Prompt → Give back all of the data exactly, with every picture omitted.

Data listing →
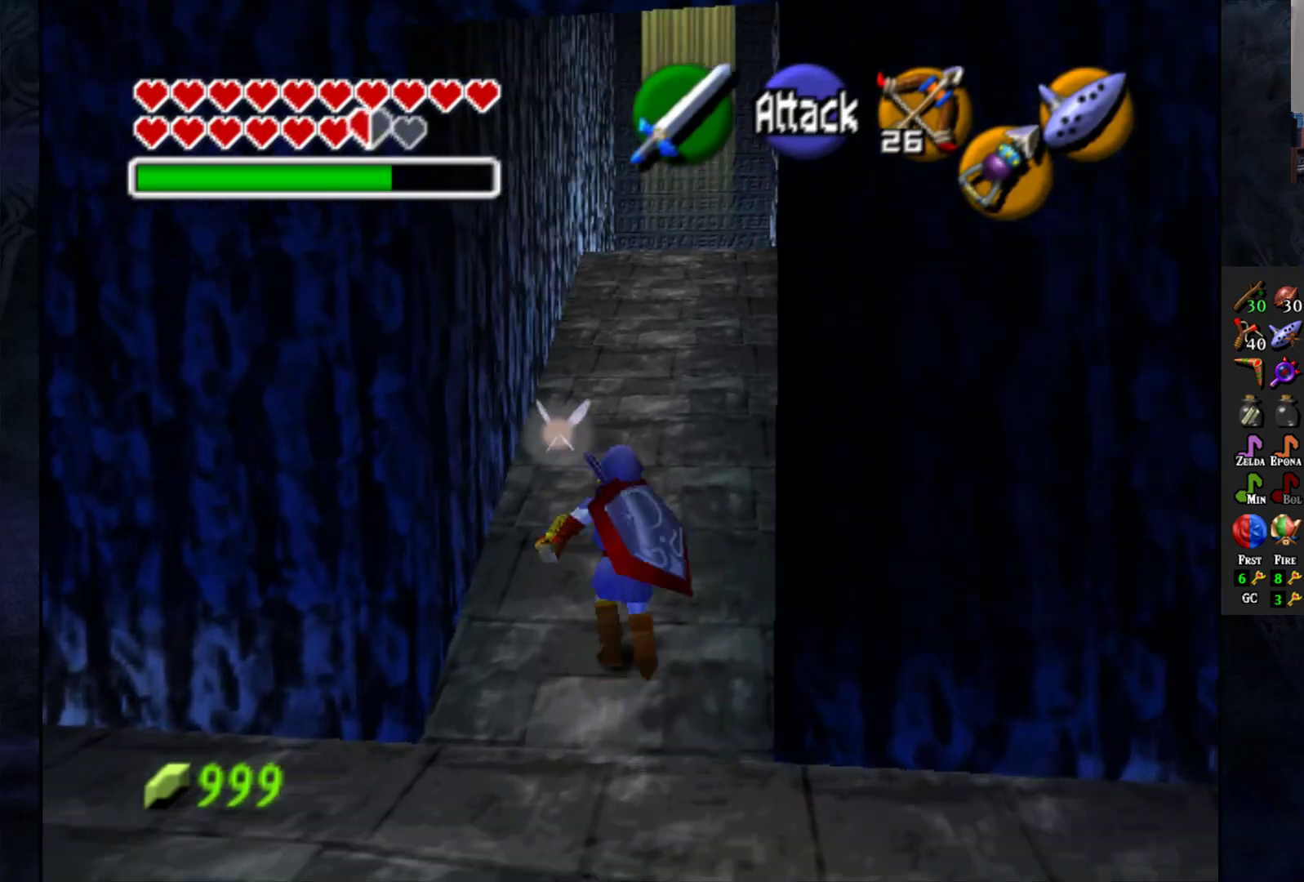
{"buttons": [], "left_stick": "up", "right_stick": "center", "events": []}
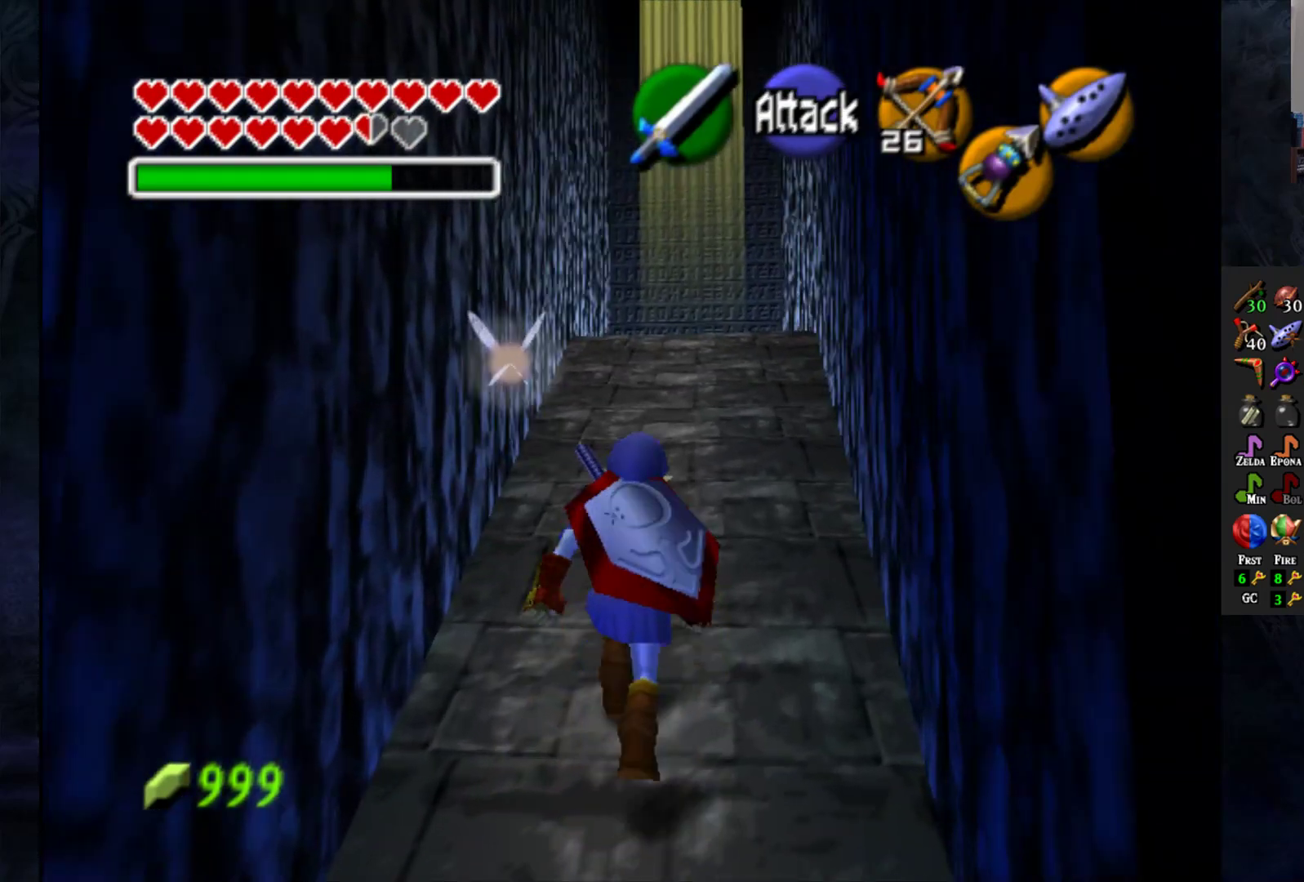
{"buttons": [], "left_stick": "up", "right_stick": "center", "events": []}
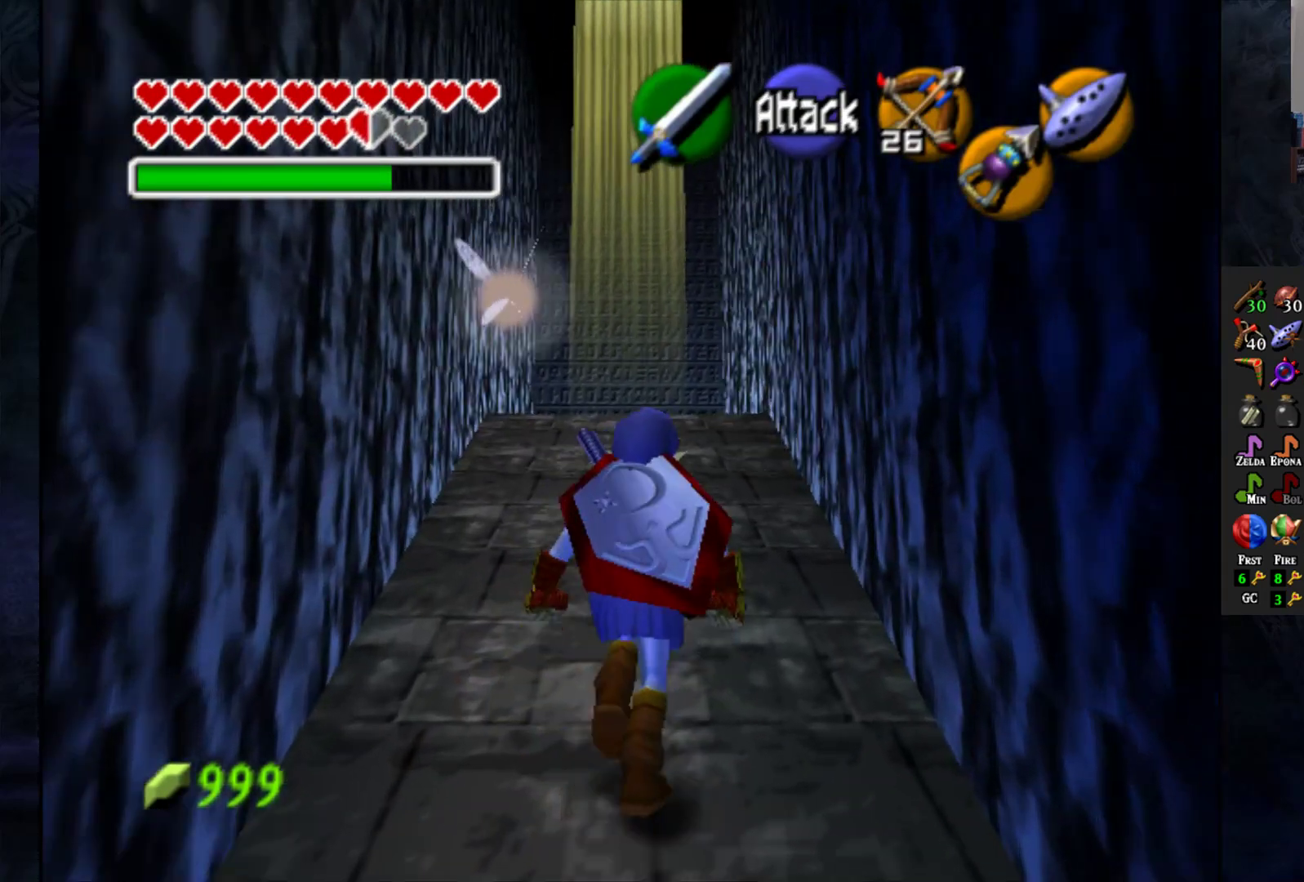
{"buttons": [], "left_stick": "up", "right_stick": "center", "events": []}
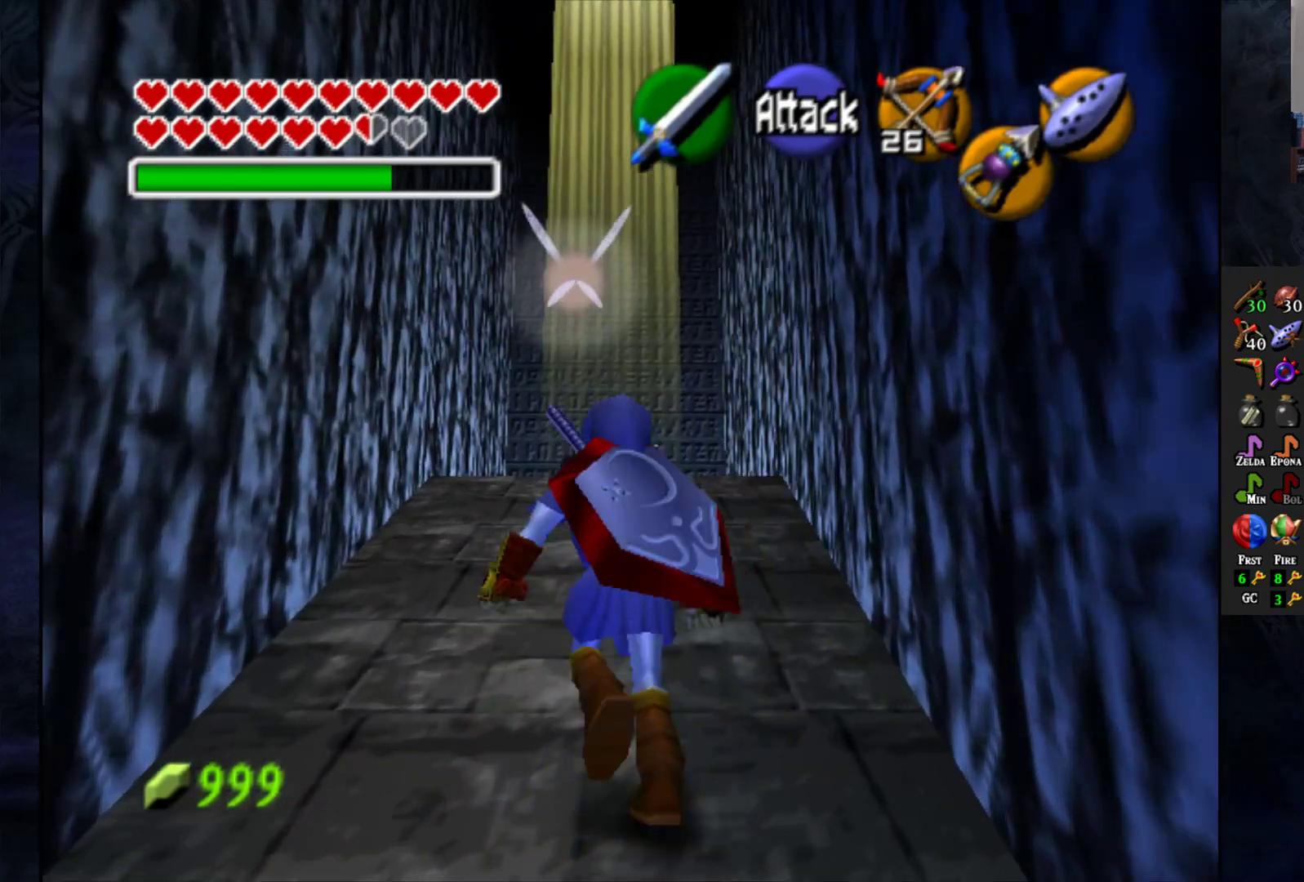
{"buttons": [], "left_stick": "up", "right_stick": "center", "events": []}
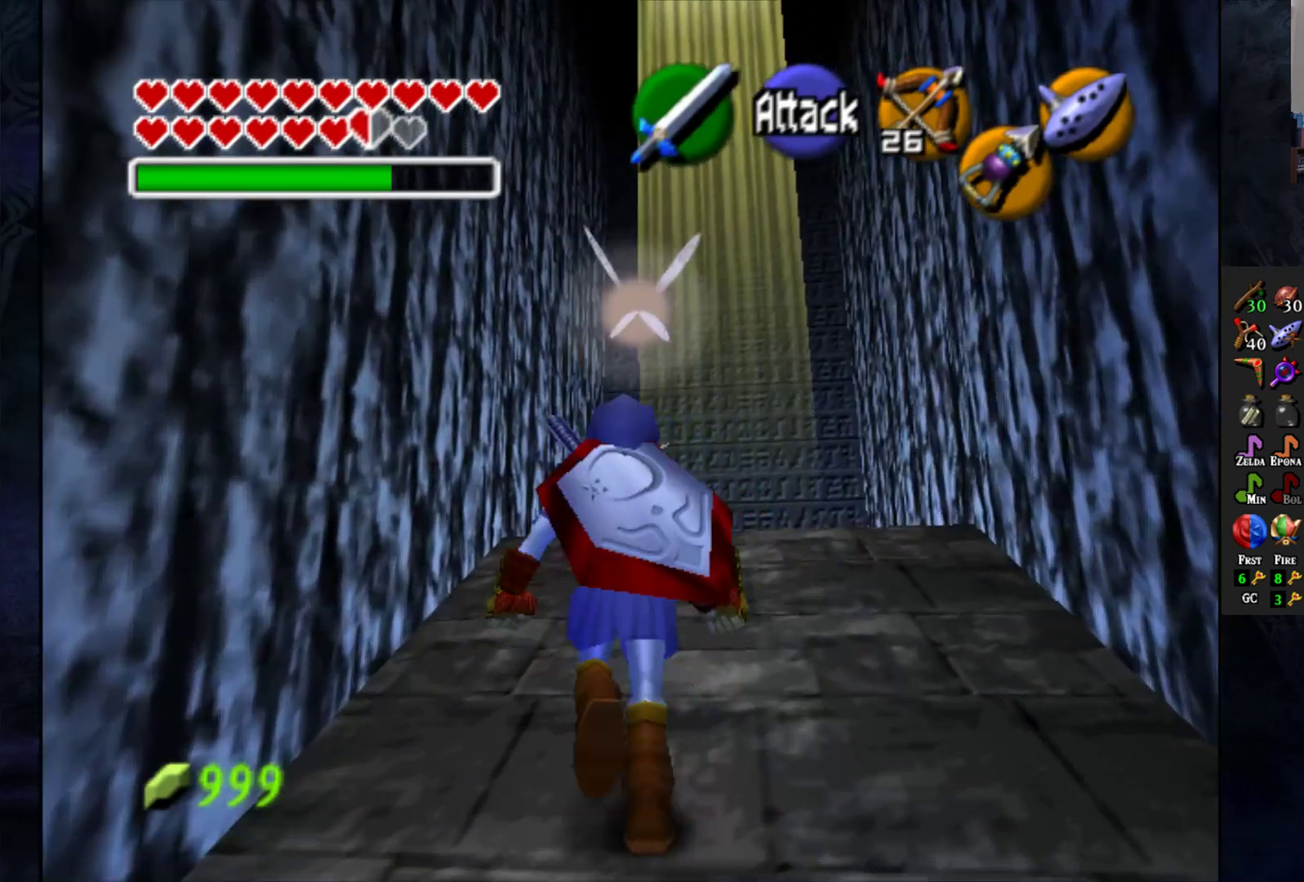
{"buttons": [], "left_stick": "up", "right_stick": "center", "events": []}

Exercise solution →
{"buttons": [], "left_stick": "up", "right_stick": "center", "events": []}
{"buttons": [], "left_stick": "up", "right_stick": "center", "events": []}
{"buttons": [], "left_stick": "up", "right_stick": "center", "events": []}
{"buttons": [], "left_stick": "up", "right_stick": "center", "events": []}
{"buttons": [], "left_stick": "up", "right_stick": "center", "events": []}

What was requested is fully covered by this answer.